§ **What you need to do**:
(1) In the pomiferin article, turn the paragraph beginning "In recent research pomiferin has demonstrated" into a bulleted list of the effects it names.
(2) According to the pomiferin article, in which parts of the osage orange tree can pomiferin be found?
(3) Copy everything in the pomiferin article from "Pomiferin was identified" down to "by J. Marek.", replacing "identified" with "isolated".

---- Extract provided

Pomiferin
- Names: IUPAC name 3′,4′,5-Trihydroxy-6′′,6′′-dimethyl-6-(3-methylbut-2-en-1-yl)-6′′H-pyrano[2′′,3′′:7,8]isoflavone

Identifiers
- CAS Number: 572-03-2;
- 3D model (JSmol): Interactive image;
- ChemSpider: 4705;
- PubChem CID: 4871 CID: 4871;
- UNII: 74YIS40APM;
- CompTox Dashboard (EPA): DTXSID00205831 ;

Properties
- Chemical formula: C_{25}H_{24}O_{6}
- Molar mass: 420.461 g·mol^{−1}
- Density: 1.314 g/cm^{3}
- Solubility in DMSO, acetone: Soluble

Hazards
- Flash point: 233.3 °C^{[citation needed]}

= Pomiferin =

Pomiferin is a prenylated isoflavone that can be found along with osajin in the fruits and female flowers of the osage orange tree (Maclura pomifera).

Pomiferin was identified and named in 1939 by Melville L. Wolfrom from Ohio State University. In 1941, Wolfram classified pomiferin as an isoflavone and in 1946 published the complete structure of pomiferin. In 2003, the crystal structure of pomiferin was reported by J. Marek.

In recent research pomiferin has demonstrated efficacy as an antioxidant, cardioprotectant, antimicrobial, antidiabetic, PDE5 inhibitor, and cytotoxicity for several cancer cell lines.

--------
---- Supplied information

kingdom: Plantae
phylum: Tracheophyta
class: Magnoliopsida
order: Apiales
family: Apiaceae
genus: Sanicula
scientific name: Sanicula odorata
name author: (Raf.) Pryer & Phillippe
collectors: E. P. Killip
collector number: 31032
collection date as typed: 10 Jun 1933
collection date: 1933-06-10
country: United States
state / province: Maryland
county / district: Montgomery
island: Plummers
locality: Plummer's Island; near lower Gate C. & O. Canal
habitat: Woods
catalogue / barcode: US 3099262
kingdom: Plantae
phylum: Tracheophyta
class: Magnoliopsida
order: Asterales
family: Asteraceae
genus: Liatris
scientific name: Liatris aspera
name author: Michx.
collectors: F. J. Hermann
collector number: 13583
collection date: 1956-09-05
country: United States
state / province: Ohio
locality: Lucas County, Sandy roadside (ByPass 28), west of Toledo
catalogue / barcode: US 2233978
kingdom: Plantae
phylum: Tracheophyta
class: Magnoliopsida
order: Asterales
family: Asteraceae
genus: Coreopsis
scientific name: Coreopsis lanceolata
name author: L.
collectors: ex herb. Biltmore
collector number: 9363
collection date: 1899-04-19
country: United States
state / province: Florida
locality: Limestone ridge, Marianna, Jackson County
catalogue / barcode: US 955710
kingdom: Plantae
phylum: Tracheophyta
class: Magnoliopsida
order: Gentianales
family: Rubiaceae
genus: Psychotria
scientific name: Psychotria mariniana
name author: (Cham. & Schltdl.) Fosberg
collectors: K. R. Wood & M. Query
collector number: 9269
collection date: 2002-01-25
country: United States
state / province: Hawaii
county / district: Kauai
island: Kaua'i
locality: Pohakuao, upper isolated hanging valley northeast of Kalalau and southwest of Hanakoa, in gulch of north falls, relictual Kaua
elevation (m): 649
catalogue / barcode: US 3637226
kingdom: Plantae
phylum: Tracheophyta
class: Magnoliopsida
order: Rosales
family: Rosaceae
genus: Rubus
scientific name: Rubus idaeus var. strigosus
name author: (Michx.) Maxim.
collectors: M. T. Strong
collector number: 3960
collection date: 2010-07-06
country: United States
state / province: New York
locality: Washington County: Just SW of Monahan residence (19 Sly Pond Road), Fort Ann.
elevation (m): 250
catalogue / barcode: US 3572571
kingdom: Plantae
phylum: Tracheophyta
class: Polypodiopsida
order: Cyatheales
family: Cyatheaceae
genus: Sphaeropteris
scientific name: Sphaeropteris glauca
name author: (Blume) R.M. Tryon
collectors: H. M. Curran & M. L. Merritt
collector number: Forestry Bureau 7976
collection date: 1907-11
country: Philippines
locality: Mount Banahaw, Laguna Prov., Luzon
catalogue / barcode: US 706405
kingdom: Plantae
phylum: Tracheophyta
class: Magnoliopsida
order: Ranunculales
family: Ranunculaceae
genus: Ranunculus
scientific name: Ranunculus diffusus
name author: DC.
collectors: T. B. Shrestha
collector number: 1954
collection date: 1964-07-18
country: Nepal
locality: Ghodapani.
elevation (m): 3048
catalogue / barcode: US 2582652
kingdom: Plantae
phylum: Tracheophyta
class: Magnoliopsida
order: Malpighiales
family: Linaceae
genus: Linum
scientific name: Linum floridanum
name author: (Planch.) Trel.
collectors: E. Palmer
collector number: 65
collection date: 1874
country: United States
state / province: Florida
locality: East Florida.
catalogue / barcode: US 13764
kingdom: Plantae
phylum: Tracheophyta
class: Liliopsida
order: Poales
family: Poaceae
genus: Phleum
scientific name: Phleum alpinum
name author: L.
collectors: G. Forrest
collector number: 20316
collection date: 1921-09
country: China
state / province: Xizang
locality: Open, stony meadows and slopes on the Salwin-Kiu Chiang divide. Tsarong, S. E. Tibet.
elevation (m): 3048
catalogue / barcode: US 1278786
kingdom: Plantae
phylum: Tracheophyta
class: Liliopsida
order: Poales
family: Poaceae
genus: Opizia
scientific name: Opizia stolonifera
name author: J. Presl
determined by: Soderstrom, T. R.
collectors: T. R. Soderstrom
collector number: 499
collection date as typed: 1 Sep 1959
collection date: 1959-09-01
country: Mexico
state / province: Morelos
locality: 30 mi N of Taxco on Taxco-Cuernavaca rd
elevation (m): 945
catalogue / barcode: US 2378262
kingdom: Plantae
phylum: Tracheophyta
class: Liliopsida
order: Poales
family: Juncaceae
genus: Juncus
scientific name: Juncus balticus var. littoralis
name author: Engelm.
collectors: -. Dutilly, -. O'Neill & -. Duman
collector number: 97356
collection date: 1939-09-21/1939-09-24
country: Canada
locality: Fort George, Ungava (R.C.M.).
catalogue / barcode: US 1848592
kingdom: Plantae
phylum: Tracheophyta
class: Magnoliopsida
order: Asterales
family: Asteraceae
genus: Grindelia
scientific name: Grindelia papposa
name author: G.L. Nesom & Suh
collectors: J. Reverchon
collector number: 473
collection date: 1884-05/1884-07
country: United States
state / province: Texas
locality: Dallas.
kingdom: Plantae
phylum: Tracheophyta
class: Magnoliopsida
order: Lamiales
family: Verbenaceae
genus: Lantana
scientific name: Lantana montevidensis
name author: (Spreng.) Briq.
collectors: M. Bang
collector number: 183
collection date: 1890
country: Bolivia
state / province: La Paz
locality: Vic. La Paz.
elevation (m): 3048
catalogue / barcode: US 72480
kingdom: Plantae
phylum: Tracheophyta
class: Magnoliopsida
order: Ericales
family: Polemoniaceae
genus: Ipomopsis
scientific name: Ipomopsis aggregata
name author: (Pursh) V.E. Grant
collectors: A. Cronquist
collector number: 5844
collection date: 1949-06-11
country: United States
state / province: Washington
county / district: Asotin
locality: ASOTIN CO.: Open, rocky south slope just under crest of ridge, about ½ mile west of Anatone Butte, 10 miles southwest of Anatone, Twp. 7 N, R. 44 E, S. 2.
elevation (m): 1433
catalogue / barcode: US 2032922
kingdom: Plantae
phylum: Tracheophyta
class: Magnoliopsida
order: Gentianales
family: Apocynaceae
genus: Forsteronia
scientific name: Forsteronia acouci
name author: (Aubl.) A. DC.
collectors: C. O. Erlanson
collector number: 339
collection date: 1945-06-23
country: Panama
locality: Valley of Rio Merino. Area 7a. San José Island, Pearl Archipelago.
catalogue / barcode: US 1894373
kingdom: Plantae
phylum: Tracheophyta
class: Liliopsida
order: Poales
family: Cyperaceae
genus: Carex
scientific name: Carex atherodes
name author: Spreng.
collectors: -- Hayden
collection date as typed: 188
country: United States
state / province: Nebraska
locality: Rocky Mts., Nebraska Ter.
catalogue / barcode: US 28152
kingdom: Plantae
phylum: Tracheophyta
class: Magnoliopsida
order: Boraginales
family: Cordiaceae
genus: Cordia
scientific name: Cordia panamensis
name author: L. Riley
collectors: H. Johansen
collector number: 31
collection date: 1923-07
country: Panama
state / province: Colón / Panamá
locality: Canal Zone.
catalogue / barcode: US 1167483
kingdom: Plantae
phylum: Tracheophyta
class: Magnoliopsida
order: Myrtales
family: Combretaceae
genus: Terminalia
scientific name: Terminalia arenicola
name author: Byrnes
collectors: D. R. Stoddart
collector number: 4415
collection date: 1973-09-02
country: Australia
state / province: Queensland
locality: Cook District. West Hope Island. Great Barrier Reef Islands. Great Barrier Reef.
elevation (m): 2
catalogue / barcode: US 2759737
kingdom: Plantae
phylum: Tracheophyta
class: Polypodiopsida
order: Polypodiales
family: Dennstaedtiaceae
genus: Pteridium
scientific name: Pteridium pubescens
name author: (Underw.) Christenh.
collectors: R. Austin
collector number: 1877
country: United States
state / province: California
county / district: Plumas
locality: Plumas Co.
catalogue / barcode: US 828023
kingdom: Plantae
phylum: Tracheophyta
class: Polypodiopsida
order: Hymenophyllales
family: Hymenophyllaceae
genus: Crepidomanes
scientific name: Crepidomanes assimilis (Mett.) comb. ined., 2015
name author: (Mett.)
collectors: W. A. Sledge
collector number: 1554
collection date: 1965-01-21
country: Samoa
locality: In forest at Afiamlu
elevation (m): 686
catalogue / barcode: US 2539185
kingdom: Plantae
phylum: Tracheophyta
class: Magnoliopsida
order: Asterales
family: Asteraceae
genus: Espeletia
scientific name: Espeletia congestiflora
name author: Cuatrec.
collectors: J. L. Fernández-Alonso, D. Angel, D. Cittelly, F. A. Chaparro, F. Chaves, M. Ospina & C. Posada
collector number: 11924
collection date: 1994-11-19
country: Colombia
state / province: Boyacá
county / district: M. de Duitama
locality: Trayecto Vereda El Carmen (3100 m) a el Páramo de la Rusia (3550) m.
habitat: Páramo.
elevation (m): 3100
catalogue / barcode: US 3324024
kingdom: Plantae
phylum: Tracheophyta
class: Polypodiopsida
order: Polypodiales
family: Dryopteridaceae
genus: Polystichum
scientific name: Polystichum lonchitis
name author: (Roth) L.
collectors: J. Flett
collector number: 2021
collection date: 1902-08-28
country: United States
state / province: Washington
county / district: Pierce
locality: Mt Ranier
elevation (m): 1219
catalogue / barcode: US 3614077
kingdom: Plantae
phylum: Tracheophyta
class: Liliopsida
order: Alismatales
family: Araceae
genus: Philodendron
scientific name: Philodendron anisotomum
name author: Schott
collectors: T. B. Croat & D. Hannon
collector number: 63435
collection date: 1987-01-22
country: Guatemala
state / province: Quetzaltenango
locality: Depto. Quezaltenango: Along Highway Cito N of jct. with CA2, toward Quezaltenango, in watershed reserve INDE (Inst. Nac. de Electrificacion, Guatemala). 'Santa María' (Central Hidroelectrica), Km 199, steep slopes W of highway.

--------

§ **Solved tasks**:
(1)
- Antioxidant
- Cardioprotectant
- Antimicrobial
- Antidiabetic
- PDE5 inhibitor
- Cytotoxicity for several cancer cell lines

(2) It can be found in the fruits and female flowers of the osage orange tree.

(3)
Pomiferin was isolated and named in 1939 by Melville L. Wolfrom from Ohio State University. In 1941, Wolfram classified pomiferin as an isoflavone and in 1946 published the complete structure of pomiferin. In 2003, the crystal structure of pomiferin was reported by J. Marek.